With this assumption we have the final decomposition of the conditional probabilities as
$p(ab|xy) = \sum_\lambda p(\lambda)p(a|x\lambda)p(b|y\lambda)$
This is what we need to prove a Bell inequality. Consider the sum of probabilities
\begin{multline*}
p_\text{succ} = \frac14\Big(p(00|00) + p(11|00) + p(00|01) + p(11|01) \\ p(00|10) + p(11|10) + p(01|11) + p(10|11)\Big)
\end{multline*}
This can be interpreted as the probability of success in a game where Alice and Bob receive inputs $x$ and $y$ from a referee, and must return equal outputs if the inputs are 00, 01, or 10, and must return different outputs if the inputs are 11.

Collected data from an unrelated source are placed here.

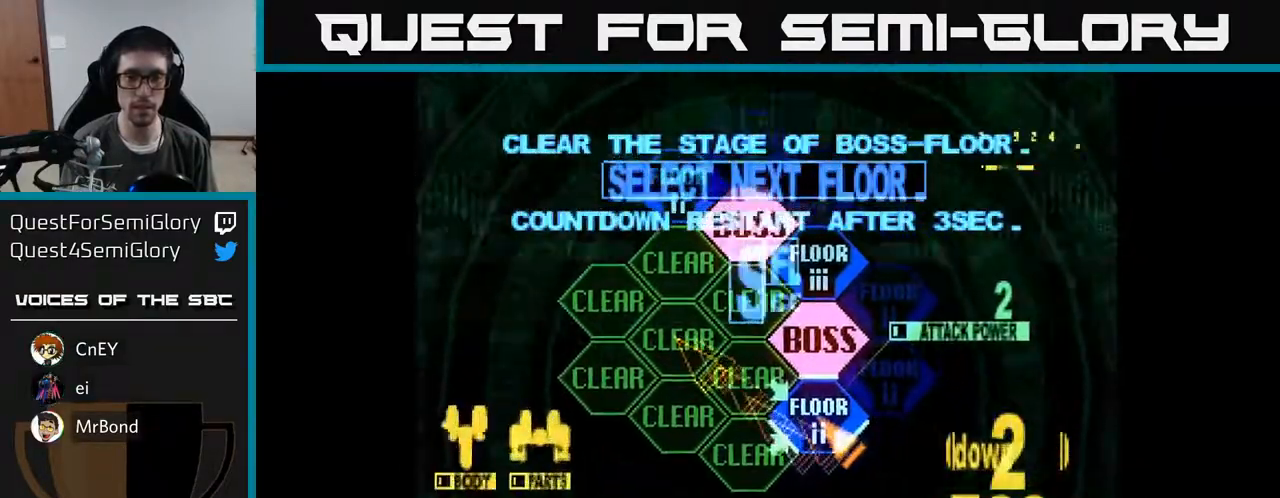
{"buttons": ["DPAD_UP"], "right_stick": "center", "events": [[33, "A", "up"], [167, "DPAD_UP", "down"]]}
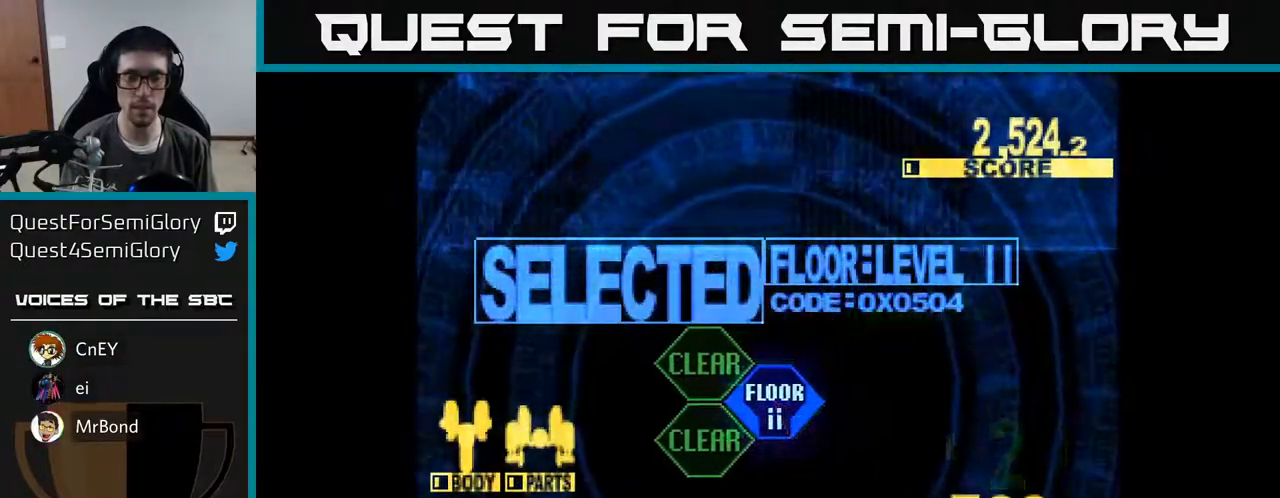
{"buttons": ["X", "DPAD_UP"], "right_stick": "center", "events": [[133, "X", "down"]]}
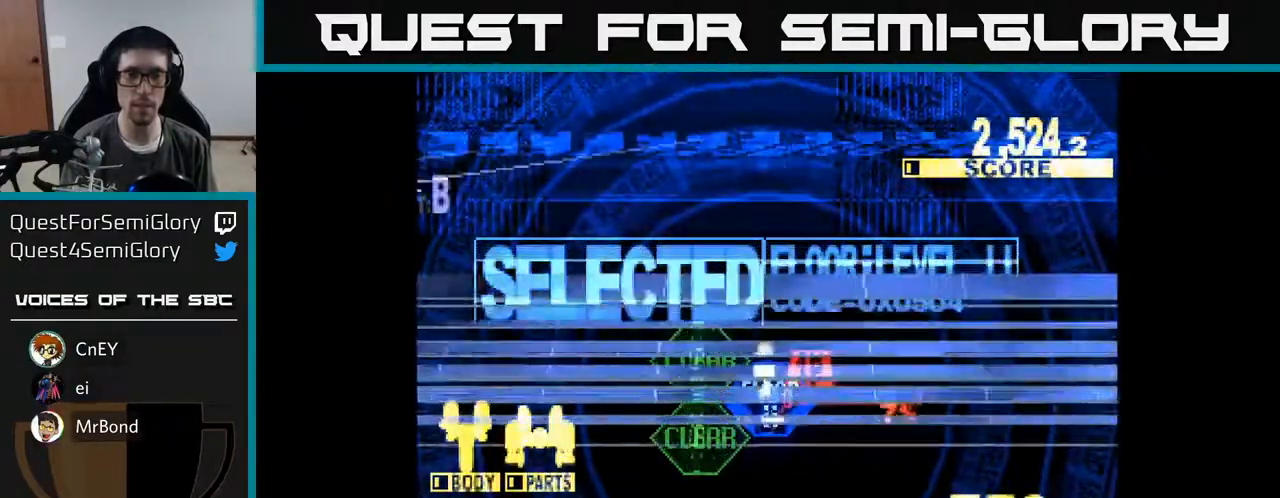
{"buttons": ["X", "DPAD_UP"], "right_stick": "center", "events": [[383, "DPAD_LEFT", "down"], [450, "DPAD_LEFT", "up"]]}
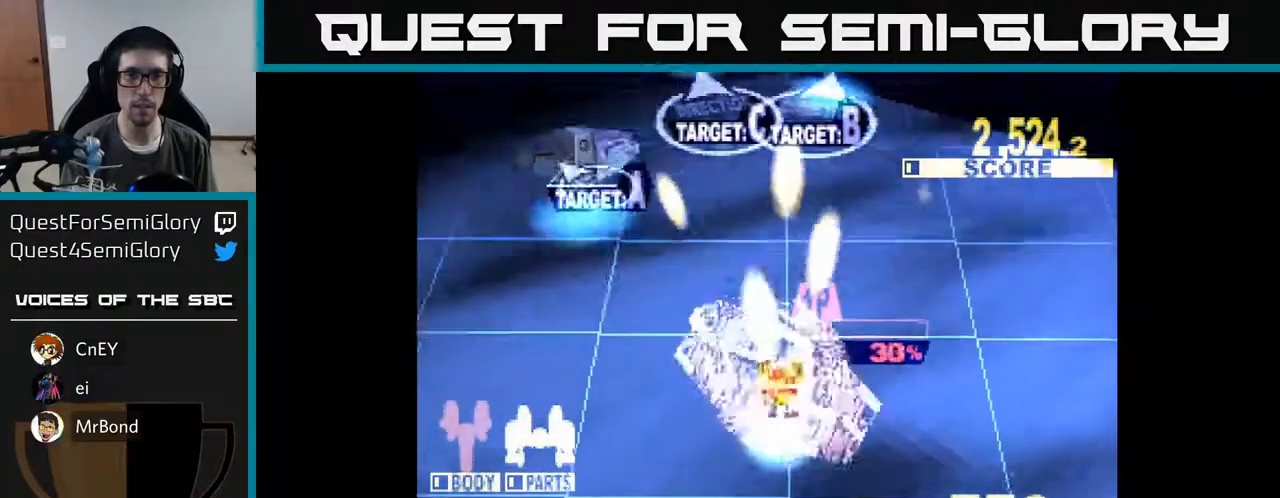
{"buttons": ["X", "DPAD_DOWN", "DPAD_LEFT"], "right_stick": "center", "events": [[133, "DPAD_LEFT", "down"], [150, "DPAD_UP", "up"], [250, "DPAD_DOWN", "down"]]}
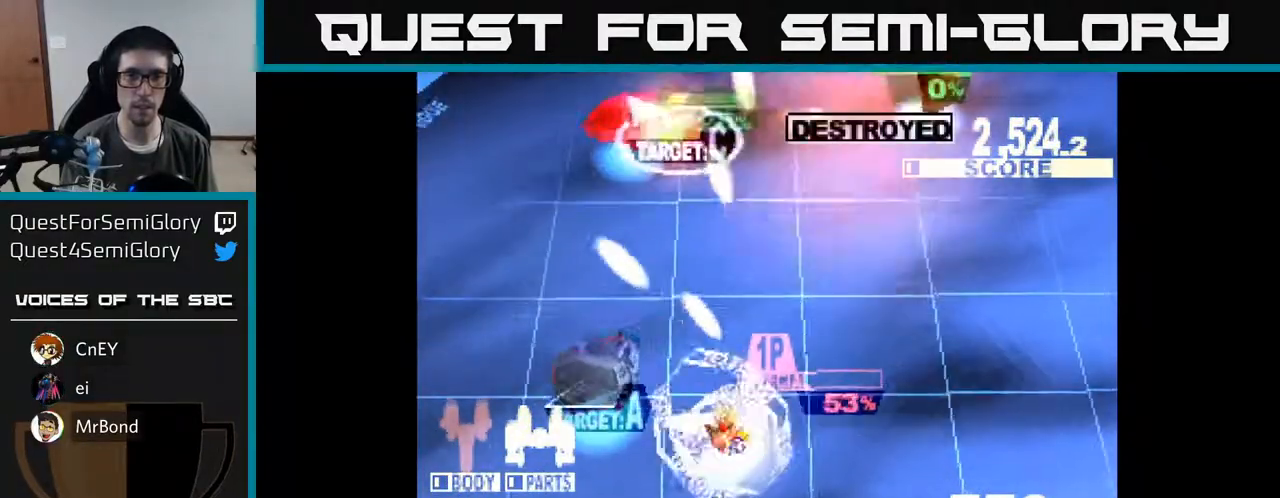
{"buttons": ["X", "DPAD_UP", "DPAD_LEFT"], "right_stick": "center", "events": [[17, "DPAD_DOWN", "up"], [67, "DPAD_UP", "down"], [133, "DPAD_LEFT", "up"], [250, "X", "up"], [317, "DPAD_LEFT", "down"], [367, "X", "down"]]}
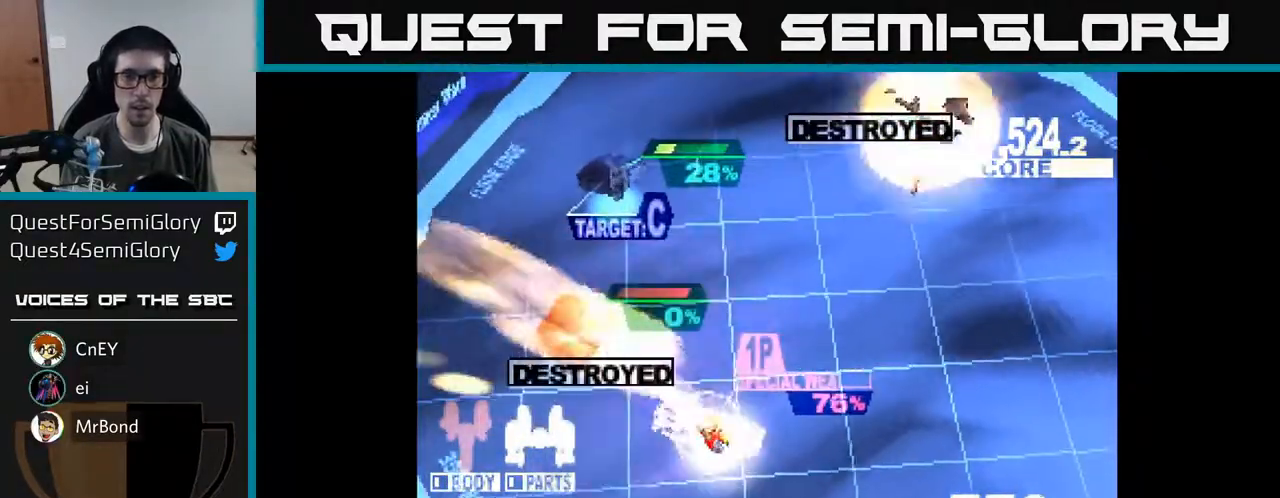
{"buttons": ["X", "DPAD_UP", "DPAD_RIGHT"], "right_stick": "center", "events": [[33, "DPAD_LEFT", "up"], [100, "DPAD_RIGHT", "down"], [133, "DPAD_RIGHT", "up"], [267, "DPAD_RIGHT", "down"]]}
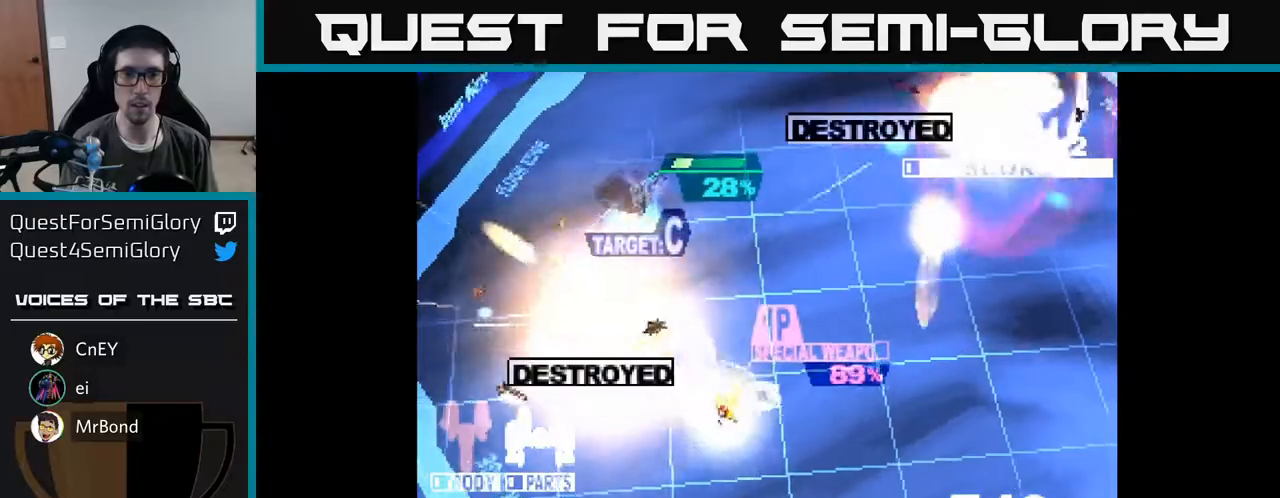
{"buttons": ["DPAD_UP", "DPAD_RIGHT"], "right_stick": "center", "events": [[83, "DPAD_RIGHT", "up"], [150, "DPAD_LEFT", "down"], [350, "DPAD_LEFT", "up"], [367, "X", "up"], [417, "DPAD_RIGHT", "down"]]}
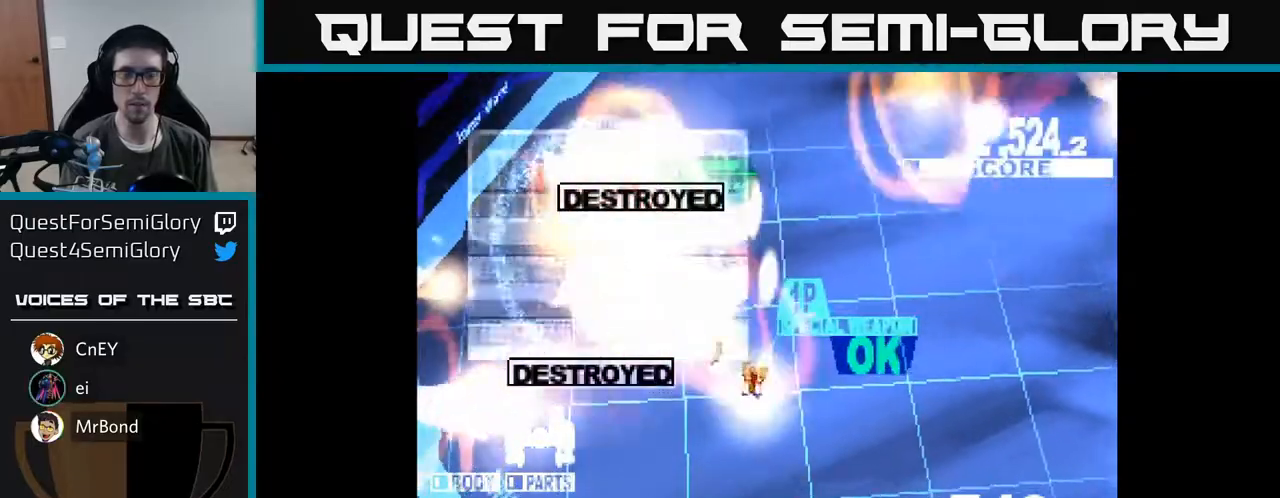
{"buttons": ["DPAD_DOWN", "DPAD_RIGHT"], "right_stick": "center", "events": [[183, "DPAD_UP", "up"], [450, "DPAD_DOWN", "down"]]}
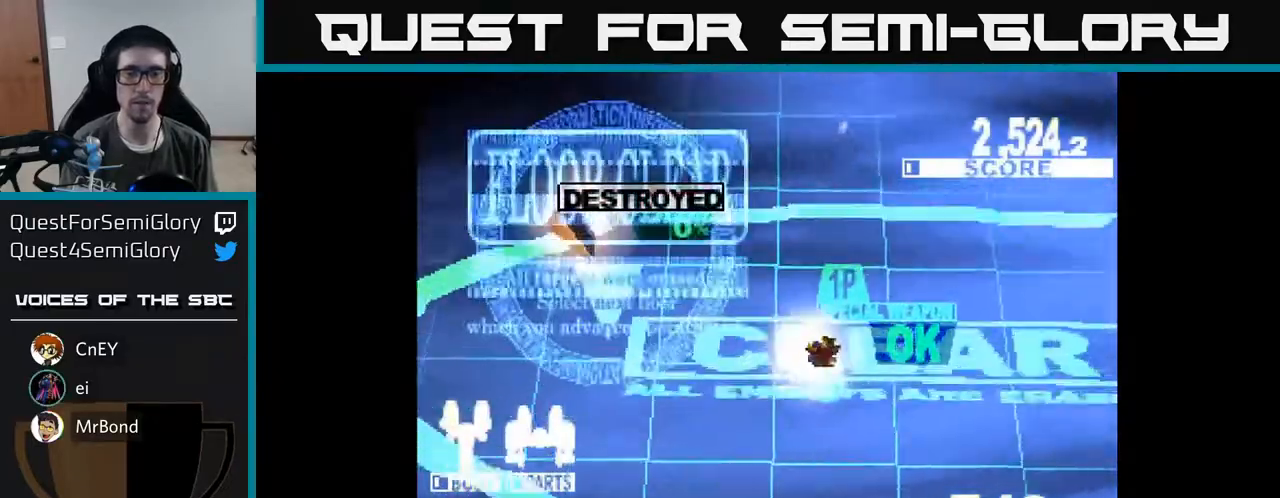
{"buttons": ["A"], "right_stick": "center", "events": [[133, "DPAD_DOWN", "up"], [150, "DPAD_RIGHT", "up"], [317, "X", "down"], [483, "A", "down"], [500, "X", "up"]]}
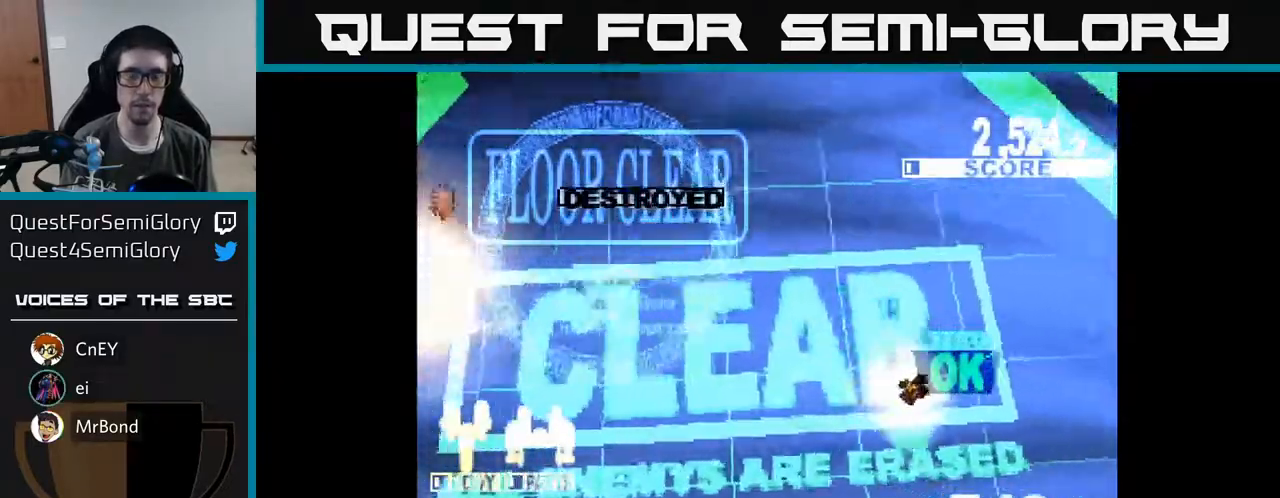
{"buttons": ["A", "X"], "right_stick": "center", "events": [[100, "X", "down"], [133, "A", "up"], [217, "A", "down"], [233, "X", "up"], [333, "X", "down"], [350, "A", "up"], [467, "A", "down"]]}
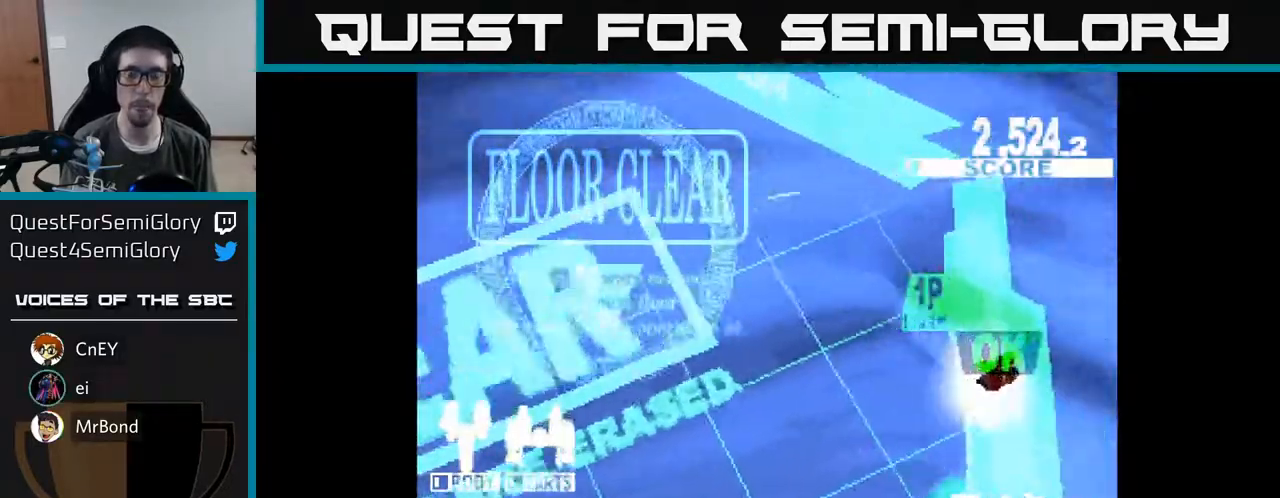
{"buttons": [], "right_stick": "center", "events": [[83, "A", "up"], [233, "A", "down"], [233, "X", "up"], [317, "X", "down"], [333, "A", "up"], [483, "X", "up"]]}
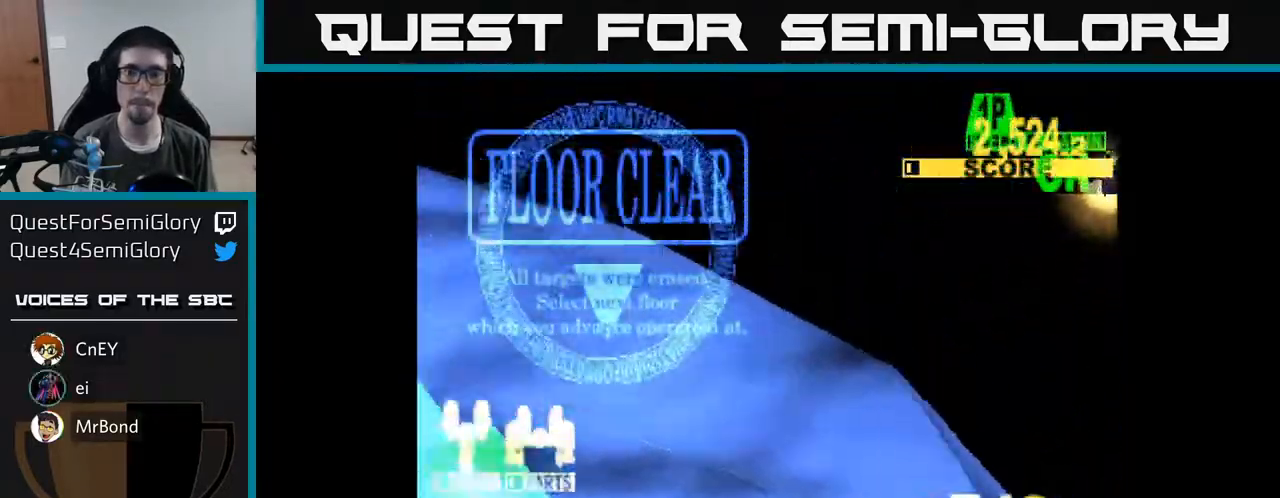
{"buttons": ["A"], "right_stick": "center", "events": [[150, "X", "down"], [300, "X", "up"], [467, "A", "down"]]}
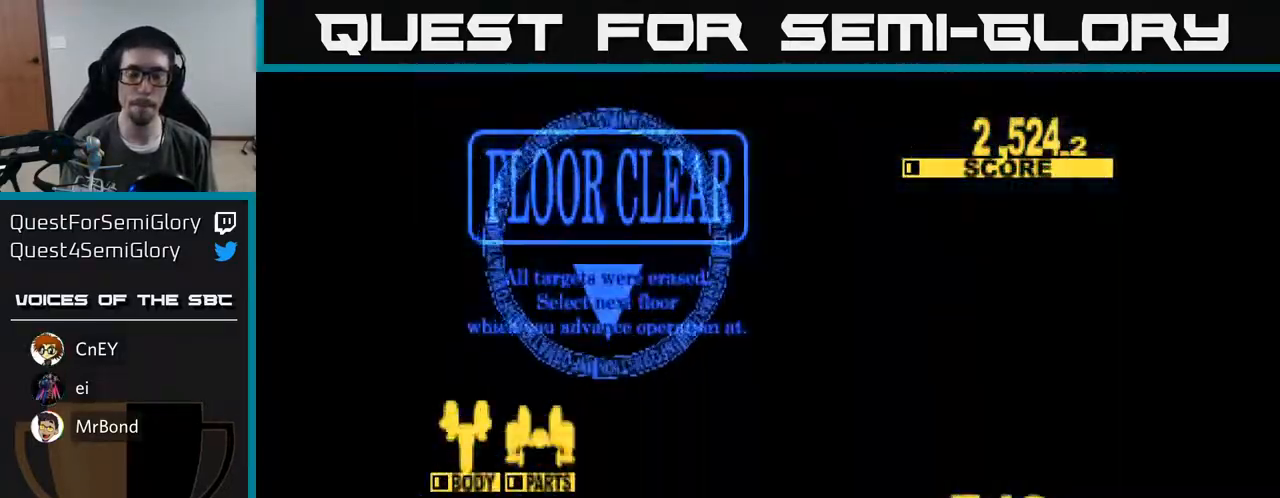
{"buttons": [], "right_stick": "center", "events": [[50, "X", "down"], [100, "A", "up"], [217, "X", "up"]]}
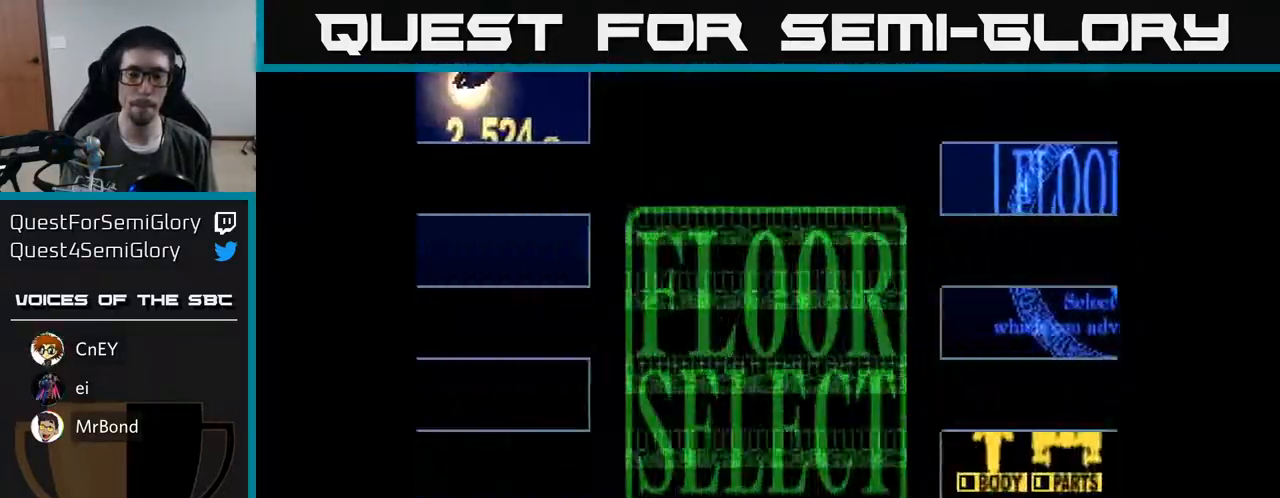
{"buttons": ["DPAD_RIGHT"], "right_stick": "center", "events": [[350, "DPAD_RIGHT", "down"]]}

We want to prove an upper bound to $p_\text{succ}$ from the decomposition of the conditional probabilities derived above. First we rewrite it as
$p_\text{succ} = \sum_{abxy} M^{ab}_{xy} p(ab|xy) = \sum_{abxy} \sum_\lambda M^{ab}_{xy} p(\lambda)p(a|x\lambda)p(b|y\lambda)$
where $M^{ab}_{xy} = \frac14\delta_{a\oplus b,xy}$ are the coefficients defined by the above sum of probabilities. Note now that
$p_\text{succ} \le \max_\lambda \sum_{abxy} M^{ab}_{xy} p(a|x\lambda)p(b|y\lambda)$
as the convex combination over $\lambda$ can only reduce the value of $p_\text{succ}$. And since the functions $p(a|x\lambda)$ and $p(b|y\lambda)$ are assumed to be deterministic, there can only be a finite number of them (in fact 4 different functions for Alice and 4 for Bob), so we can do the maximization over $\lambda$ simply by trying all 16 possibilities. Doing that, we see that
$p_\text{succ} \le \frac34$
for theories that obey no conspiracy, determinism, and no action at a distance. This is the famous CHSH inequality.

On the other hand, according to quantum mechanics it is possible to obtain
$p_\text{succ} = \frac{2 + \sqrt2}{4}$
and a violation of the bound $3/4$ was observed experimentally, so at least one of the three assumptions behind the theorem must be false. Which one?